* Work to complete *
Scan the records for the string "euros"; copy each line where it occurs.

[Source records]
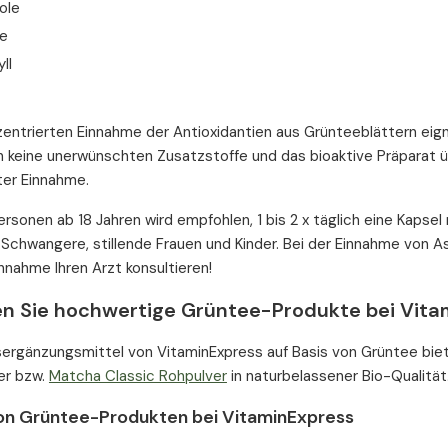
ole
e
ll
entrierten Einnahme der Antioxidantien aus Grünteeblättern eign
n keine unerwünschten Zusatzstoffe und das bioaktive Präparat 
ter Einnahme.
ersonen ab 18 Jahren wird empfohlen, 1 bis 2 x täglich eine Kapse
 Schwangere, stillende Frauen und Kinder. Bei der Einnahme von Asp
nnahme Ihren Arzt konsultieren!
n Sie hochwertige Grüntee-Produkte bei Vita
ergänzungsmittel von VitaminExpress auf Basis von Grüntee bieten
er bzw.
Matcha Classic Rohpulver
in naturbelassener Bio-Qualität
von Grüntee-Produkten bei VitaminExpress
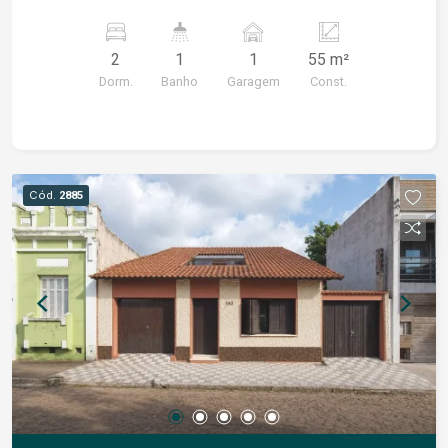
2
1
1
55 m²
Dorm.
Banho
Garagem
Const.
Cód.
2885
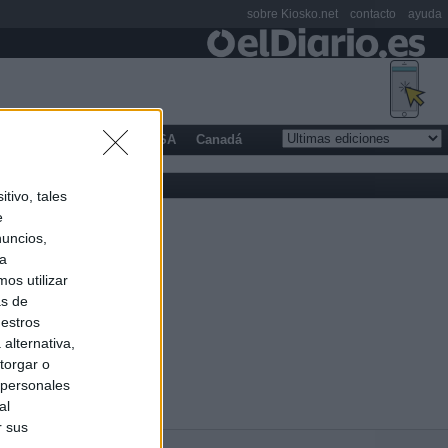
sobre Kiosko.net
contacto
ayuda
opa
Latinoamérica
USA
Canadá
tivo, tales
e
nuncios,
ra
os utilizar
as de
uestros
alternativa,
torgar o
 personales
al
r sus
---
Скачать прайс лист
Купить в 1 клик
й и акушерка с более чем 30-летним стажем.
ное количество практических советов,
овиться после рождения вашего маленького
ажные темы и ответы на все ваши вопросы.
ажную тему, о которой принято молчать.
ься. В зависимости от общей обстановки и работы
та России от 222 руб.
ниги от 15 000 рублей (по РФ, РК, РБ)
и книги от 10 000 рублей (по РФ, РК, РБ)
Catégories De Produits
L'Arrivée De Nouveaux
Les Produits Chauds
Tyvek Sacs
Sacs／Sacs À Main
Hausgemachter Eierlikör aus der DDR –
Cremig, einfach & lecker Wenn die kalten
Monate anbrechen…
--
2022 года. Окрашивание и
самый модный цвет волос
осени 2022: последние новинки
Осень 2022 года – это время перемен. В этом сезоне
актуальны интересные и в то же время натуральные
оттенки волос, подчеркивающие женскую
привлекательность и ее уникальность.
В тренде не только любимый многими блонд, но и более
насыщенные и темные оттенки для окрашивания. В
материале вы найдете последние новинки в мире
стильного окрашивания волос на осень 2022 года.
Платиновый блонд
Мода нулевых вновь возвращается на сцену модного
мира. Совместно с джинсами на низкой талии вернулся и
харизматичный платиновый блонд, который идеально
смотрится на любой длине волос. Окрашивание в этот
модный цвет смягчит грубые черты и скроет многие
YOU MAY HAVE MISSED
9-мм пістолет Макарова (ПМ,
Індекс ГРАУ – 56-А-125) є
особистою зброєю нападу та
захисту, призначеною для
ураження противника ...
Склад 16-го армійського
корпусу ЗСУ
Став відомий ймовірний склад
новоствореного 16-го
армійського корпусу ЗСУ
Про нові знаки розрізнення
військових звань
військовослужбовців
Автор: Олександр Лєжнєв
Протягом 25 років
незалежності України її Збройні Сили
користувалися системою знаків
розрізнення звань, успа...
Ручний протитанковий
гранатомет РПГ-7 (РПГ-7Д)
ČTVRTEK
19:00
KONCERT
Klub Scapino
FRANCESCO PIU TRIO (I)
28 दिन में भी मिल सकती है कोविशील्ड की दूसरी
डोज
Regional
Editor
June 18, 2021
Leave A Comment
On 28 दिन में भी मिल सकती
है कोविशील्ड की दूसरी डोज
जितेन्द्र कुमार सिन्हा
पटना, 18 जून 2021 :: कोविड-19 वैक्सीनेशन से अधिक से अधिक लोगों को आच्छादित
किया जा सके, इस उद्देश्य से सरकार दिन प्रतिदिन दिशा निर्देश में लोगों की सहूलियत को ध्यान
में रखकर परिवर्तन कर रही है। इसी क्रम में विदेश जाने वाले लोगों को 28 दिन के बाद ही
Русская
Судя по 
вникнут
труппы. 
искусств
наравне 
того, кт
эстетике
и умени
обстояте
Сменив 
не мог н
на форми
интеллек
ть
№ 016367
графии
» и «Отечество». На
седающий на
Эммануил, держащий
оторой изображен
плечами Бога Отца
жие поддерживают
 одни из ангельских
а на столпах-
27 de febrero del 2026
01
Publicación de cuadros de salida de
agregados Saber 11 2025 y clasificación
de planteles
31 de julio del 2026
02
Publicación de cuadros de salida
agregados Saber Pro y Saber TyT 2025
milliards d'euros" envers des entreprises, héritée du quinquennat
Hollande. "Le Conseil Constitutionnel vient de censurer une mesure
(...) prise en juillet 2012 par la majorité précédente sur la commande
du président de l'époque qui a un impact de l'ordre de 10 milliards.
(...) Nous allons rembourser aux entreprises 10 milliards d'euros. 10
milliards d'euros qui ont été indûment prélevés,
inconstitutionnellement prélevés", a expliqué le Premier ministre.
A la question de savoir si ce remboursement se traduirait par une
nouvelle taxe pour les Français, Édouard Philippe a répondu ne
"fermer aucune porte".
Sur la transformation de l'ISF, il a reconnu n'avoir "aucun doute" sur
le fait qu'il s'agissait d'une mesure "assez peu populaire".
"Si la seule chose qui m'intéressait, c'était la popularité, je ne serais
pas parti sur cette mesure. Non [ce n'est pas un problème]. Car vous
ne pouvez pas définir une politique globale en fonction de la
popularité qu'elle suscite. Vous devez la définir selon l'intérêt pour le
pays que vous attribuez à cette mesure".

* Solution for this exercise *
milliards d'euros" envers des entreprises, héritée du quinquennat
(...) Nous allons rembourser aux entreprises 10 milliards d'euros. 10
milliards d'euros qui ont été indûment prélevés,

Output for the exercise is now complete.